----- Document text -----
(Corrects spelling of Zuercher Kantonalbank in 15th paragraph.)
Swiss stocks advanced as Libya declared a cease-fire against rebel forces and the Group of Seven nations agreed to sell yen to support Japan following the March 11 earthquake.
Swiss Reinsurance Co. rose for a second day after Barclays Plc raised its recommendation on the shares. Actelion Ltd. (ATLN), Switzerland’s largest biotechnology company, rallied 3.5 percent after an upgrade from Vontobel AG. PubliGroupe SA surged 7.4 percent after reporting a profit.
The Swiss Market Index (SMI) of the biggest and most actively traded companies advanced 0.7 percent to 6,117.06 at 2:03 p.m. in Zurich. The gauge is still heading for a weekly decline of 3.7 percent after the Japanese tremor and ensuing tsunami caused radioactive vapor to leak from the country’s Fukushima Dai-Ichi nuclear power station. The broader Swiss Performance Index gained 0.8 percent today.
“Stocks have been oversold this week and the market’s just retraced up a little way amid low volumes,” said Vanni Vecchini, who sells equities at Louis Capital Markets in London. “Considering what’s at stake -- Japan, Bahrain and the currency issues -- the market hasn’t really come down at all.”
Libya is ceasing all military action and will start talks with the opposition, Foreign Minister Moussa Koussa said in a televised news conference today. The announcement followed the United Nations Security Council’s authorization of the use of force to protect civilians in the North African nation.
The G-7 jointly intervened in the foreign-exchange market for the first time in more than a decade after Japan’s currency soared, threatening its recovery from last week’s earthquake. Japan began the effort, with Europe’s central banks following up in their markets, sending the currency down the most against the dollar since 2008.
Switzerland’s central bank doesn’t plan to issue a statement about possible interventions, spokesman Walter Meier said. He declined to comment on whether the Swiss National Bank plans to intervene or is in contact with other central banks on the matter.
Japanese engineers plan to work into the night to restore power to two of the crippled reactors at the damaged Fukushima Dai-Ichi power plant. Tokyo Electric Power Co. said it may finish reconnecting a power line to the No. 1 and No. 2 reactors by tomorrow morning.
Swiss Re gained 2 percent to 50.1 Swiss francs. Barclays raised the world’s second-biggest reinsurer to “equal weight” from “underweight.”
-----
**Task instructions**
• A. According to the market report, why did the G-7 nations intervene in the foreign-exchange market? Answer in one to three sentences.
• B. Quote the market report from "Libya is ceasing" up to and including "on the matter.".
----- Provided records -----
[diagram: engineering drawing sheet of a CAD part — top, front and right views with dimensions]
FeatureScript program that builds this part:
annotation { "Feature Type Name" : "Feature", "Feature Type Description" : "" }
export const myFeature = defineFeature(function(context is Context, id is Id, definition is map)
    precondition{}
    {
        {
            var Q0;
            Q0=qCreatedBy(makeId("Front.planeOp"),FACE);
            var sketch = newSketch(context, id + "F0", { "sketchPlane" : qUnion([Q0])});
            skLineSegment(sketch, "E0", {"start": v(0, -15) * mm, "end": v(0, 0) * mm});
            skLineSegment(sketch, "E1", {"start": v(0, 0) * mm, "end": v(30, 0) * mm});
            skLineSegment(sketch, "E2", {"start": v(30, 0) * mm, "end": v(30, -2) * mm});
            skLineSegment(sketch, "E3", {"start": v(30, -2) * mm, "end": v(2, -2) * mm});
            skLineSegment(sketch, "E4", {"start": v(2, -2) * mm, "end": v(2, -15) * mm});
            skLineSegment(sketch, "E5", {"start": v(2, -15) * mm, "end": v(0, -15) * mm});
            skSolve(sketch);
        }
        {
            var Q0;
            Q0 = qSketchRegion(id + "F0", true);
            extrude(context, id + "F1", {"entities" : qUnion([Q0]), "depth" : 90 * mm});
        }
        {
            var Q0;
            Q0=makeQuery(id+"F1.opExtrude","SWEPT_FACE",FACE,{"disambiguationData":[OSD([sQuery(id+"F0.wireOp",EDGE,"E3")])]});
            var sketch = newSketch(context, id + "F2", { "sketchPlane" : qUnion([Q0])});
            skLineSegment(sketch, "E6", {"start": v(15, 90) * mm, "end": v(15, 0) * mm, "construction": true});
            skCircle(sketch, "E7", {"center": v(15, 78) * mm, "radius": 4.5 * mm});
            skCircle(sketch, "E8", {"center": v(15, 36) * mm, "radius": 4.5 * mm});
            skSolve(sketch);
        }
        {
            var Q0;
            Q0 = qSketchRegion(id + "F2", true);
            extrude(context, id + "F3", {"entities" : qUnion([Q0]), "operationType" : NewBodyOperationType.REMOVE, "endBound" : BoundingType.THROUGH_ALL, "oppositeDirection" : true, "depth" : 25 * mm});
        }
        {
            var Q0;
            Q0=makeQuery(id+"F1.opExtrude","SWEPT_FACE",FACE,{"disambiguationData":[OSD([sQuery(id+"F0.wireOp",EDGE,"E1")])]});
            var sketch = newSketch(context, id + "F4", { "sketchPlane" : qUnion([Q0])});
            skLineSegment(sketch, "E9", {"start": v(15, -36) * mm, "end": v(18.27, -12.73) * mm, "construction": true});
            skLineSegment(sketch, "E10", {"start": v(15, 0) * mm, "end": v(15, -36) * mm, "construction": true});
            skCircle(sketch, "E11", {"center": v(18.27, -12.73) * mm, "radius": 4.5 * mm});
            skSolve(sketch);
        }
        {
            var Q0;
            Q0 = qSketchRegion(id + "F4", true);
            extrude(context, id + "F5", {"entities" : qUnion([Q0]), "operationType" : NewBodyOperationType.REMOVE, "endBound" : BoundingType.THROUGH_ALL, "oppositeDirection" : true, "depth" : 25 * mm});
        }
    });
-----
**Task responses**
• A. The G-7 intervened because Japan's currency had soared. That rise threatened Japan's recovery from the earthquake.

• B.
Libya is ceasing all military action and will start talks with the opposition, Foreign Minister Moussa Koussa said in a televised news conference today. The announcement followed the United Nations Security Council’s authorization of the use of force to protect civilians in the North African nation.
The G-7 jointly intervened in the foreign-exchange market for the first time in more than a decade after Japan’s currency soared, threatening its recovery from last week’s earthquake. Japan began the effort, with Europe’s central banks following up in their markets, sending the currency down the most against the dollar since 2008.
Switzerland’s central bank doesn’t plan to issue a statement about possible interventions, spokesman Walter Meier said. He declined to comment on whether the Swiss National Bank plans to intervene or is in contact with other central banks on the matter.